Dominique Leroy a-t-elle commis un délit d'initié ?

La nouvelle a fait l’effet d’une petite bombe. Au lendemain de l’annonce du départ de la CEO de Proximus, Dominique Leroy, la FSMA, le gendarme boursier entame une analyse pour déterminer si Dominique Leroy ne s’est pas rendu coupable d’un délit d’initié.

Le 1er août, Dominique Leroy a vendu 10.840 actions Proximus au prix de 26,32 euros l’action, pour un montant total de 285.342,40 euros. C’est la première transaction communiquée par la CEO en trois ans. Problème, dès l’annonce du départ de la CEO de Proximus pour l’opérateur télécoms néerlandais KPN, le cours de l’action Proximus a baissé de 2,5% par rapport à la veille.

Comment la vente des actions Proximus par Dominique Leroy a-t-elle été rendue publique ?

Les activités et enquêtes de la FSMA, l’autorité des services et marchés financiers sont publiques. Dominique Leroy a communiqué la vente de ses actions, comme la loi le prévoit. Les chefs d’entreprises cotées en Bourse sont obligés de communiquer les transactions boursières qu’ils réalisent dès que le montant dépasse 5000 euros par an. Logique donc que cette information ait été diffusée.

L’écho retentissant de cette information dans l’opinion s’ajoute aux réactions des syndicats, qui déplorent ce départ alors qu’ils sont en train de négocier un plan social et que la future rémunération de la CEO sera de 1,5 million d’euros par an.

Dominique Leroy était-elle initiée ?

Est initiée, toute personne qui par ses fonctions dans une entreprise cotée en Bourse détient des informations confidentielles susceptibles d’influencer la tenue de valeurs mobilières. Dominique Leroy savait-elle début août qu’elle allait quitter Proximus ?

A-t-elle commis un délit d’initié en vendant ses actions ? Ce sera à la FSMA de le déterminer. Ce qui ne fait aucun doute, c’est que l’utilisation d’informations privilégiées permettant de faire un gain d’intérêts lors de transactions boursières est interdite par le contrôle des marchés, parce que c’est inéquitable par rapport aux autres acteurs.

Contacté par la RTBF, Proximus n'a pas souhaité réagir. 

Dominique Leroy pourrait-elle être poursuivie pénalement ?

Théoriquement oui. Les délits d’initiés peuvent être transmis par la FSMA au parquet. Mais dans la pratique, c’est très rare. Pourquoi ? Parce que l’infraction est difficile à prouver. Il faut établir un lien de causalité. Les peines prévues sont néanmoins sévères.
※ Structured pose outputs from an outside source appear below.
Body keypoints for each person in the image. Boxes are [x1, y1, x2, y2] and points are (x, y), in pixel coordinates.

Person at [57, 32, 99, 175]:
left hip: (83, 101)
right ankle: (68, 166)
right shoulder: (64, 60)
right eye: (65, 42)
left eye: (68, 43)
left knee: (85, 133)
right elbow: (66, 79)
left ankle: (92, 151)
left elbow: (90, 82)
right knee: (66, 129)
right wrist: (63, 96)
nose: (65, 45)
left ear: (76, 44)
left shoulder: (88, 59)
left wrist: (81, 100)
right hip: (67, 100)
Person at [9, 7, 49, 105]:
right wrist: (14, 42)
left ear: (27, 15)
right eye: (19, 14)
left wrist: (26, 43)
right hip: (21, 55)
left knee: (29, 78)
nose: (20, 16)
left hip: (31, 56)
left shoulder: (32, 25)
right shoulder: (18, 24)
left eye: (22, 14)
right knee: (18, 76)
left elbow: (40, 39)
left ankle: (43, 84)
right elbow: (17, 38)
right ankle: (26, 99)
De trois mois à un an de prison ainsi qu’une amende pouvant aller jusqu’à trois fois le gain engrangé.

Dans le cas de la vente d’actions Proximus par Dominique Leroy on n’en est pas là. L’autorité des marchés en est au stade de l’analyse et pas de l’enquête. La nuance est de taille. Quand se produit ce qu’on appelle dans le jargon un "accident de marché", comme une OPA, une fusion, un départ, la FSMA peut entamer une analyse afin de déterminer s’il n’y a pas eu dans le même temps de transactions boursières illégales.

S’il n’y a pas assez d’éléments, le dossier est classé sans suite. Dans le cas contraire, il est transmis à l’auditeur de la FSMA, qui fait office de juge d’instruction en interne. Selon le résultat de ce qui constitue dès lors une enquête, le dossier peut être classé sans suite, il peut y avoir une négociation avec l’intéressé et dans les cas les plus sérieux, la commission des sanctions de la FSMA peut entamer un procès.

En Belgique, un seul dossier a été récemment renvoyé au parquet. Le Bois Sauvage. Ayant eu vent du démantèlement de Fortis le 3 octobre 2008, le holding Bois Sauvage vend 3,6 millions de titres avant la suspension du cours de l’action Fortis.